Mónica sale de hacer un trámite en pleno microcentro,
y camina hacia el hórrido “metrobús” bajo la canícula porteña. Avanza por
Tucumán cuando de repente se topa con una escena de película: una decena de
jóvenes, muchachos y adultos se arrebatan revisando los títulos de una montaña
de libros que rebasan un container custodiado por unos laburantes.

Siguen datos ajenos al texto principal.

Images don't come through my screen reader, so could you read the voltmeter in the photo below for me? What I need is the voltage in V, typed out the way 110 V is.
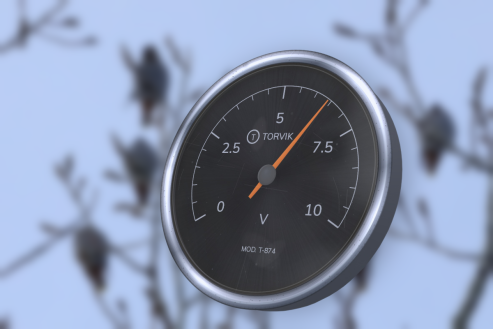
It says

Al principio, nada está muy claro: cómo llegaron
hasta allí esos volúmenes, y quién o quiénes administran ese aquelarre de lectores
abalanzados sobre el material? Alrededor, mientras tanto, los oficinistas,
los profesionistas, pasan indiferentes a esta colmena que examina rápidamente y
descarta, que hojea con fruición y, de alguna manera, se las arregla para
asegurarse las obras escogidas. No hay tiempo que perder, se dice Mónica a sí
misma, y alcanza a manotear Las olas de Virginia Woolf, uno de un escritor
chileno, y otro de su amado Onetti. A su lado, temiendo acaso un malentendido,
una señora le advierte que debe pagarle a los obreros. Mónica le muestra su
cosecha a uno de los trabajadores, y este le dice que son quince pesos. Quince
pesos, piensa Moni: “Menos que un café!”
Cuando horas después me lo cuenta en la cocina de su
casa, en su cara se mantienen el asombro y la dicha. Porque más allá de imaginar
al fallecido dueño de tamaña biblioteca –y a la desaprensiva familia que decidió
tirarla a la calle-, le dura la felicidad de haber visto a ese conjunto de espíritus
amantes de los libros. Pero, sobre todo, los rostros de los laburantes, ansiosos
de saber qué mundos se abren detrás de todas esas palabras.